- Work required -
Retype all of the data word for word, without pictures.

- The data -
^^^^^^^^^^^^^^^^
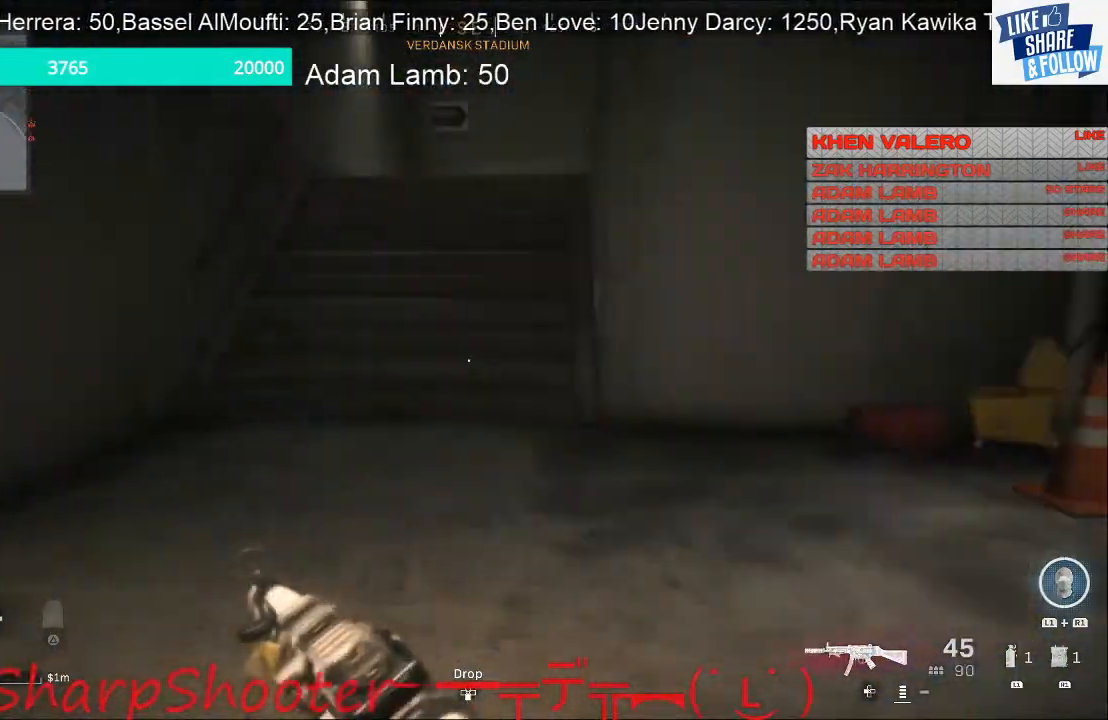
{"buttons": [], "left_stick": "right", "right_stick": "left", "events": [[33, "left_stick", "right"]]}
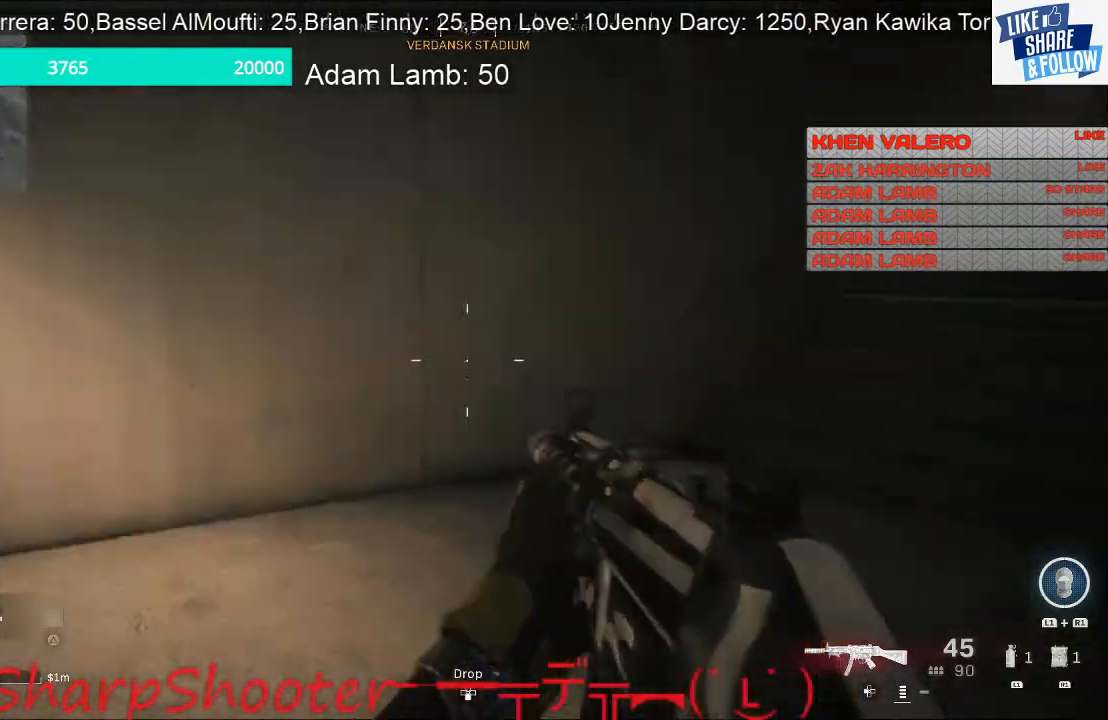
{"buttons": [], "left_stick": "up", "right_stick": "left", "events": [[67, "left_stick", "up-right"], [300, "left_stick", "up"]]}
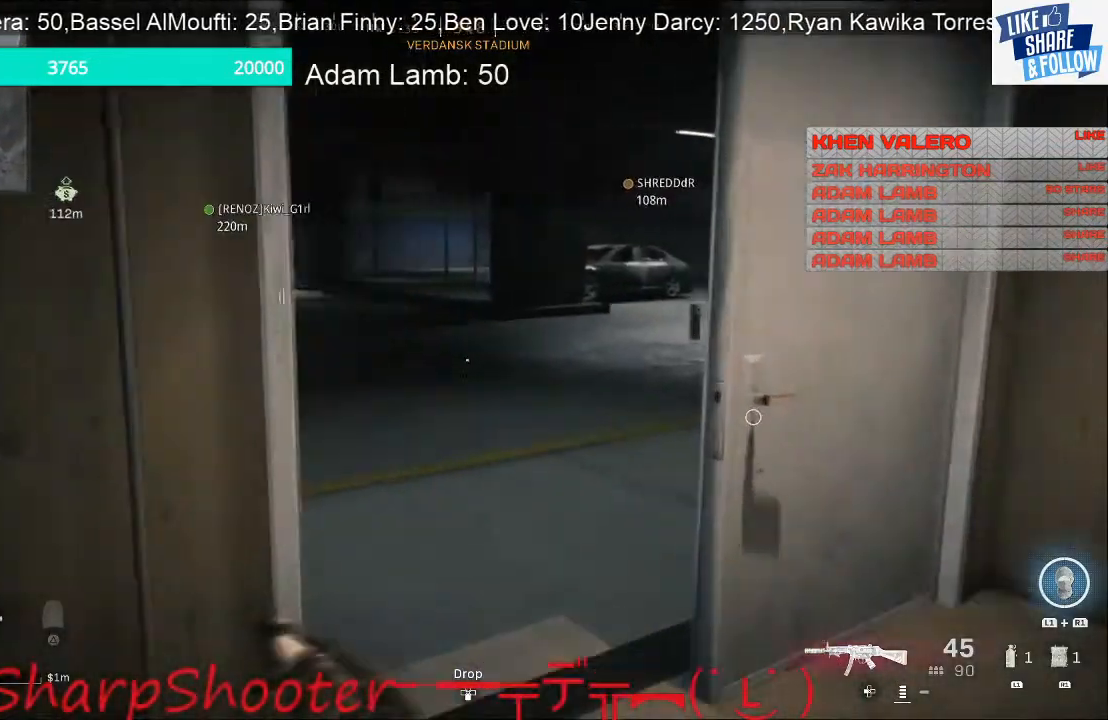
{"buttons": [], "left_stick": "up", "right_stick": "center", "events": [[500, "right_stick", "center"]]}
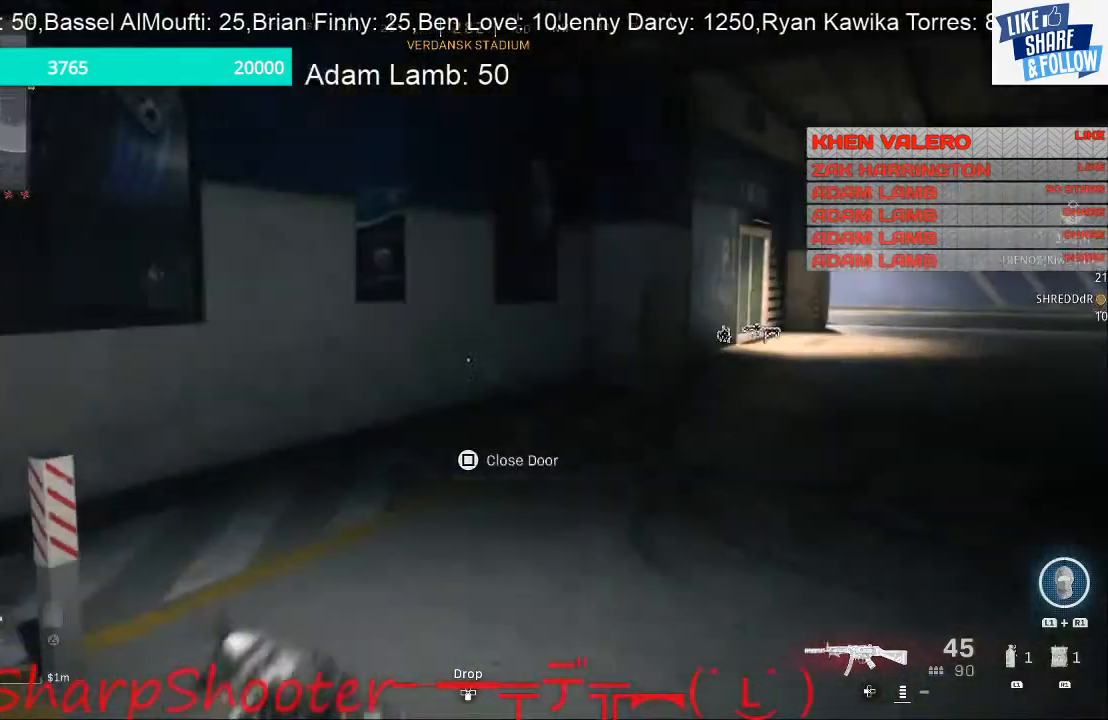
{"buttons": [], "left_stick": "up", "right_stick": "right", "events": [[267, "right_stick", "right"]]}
^^^^^^^^^^^^^^^^
- Solution to the exercise -
{"buttons": [], "left_stick": "right", "right_stick": "left", "events": [[33, "left_stick", "right"]]}
{"buttons": [], "left_stick": "up", "right_stick": "left", "events": [[67, "left_stick", "up-right"], [300, "left_stick", "up"]]}
{"buttons": [], "left_stick": "up", "right_stick": "center", "events": [[500, "right_stick", "center"]]}
{"buttons": [], "left_stick": "up", "right_stick": "right", "events": [[267, "right_stick", "right"]]}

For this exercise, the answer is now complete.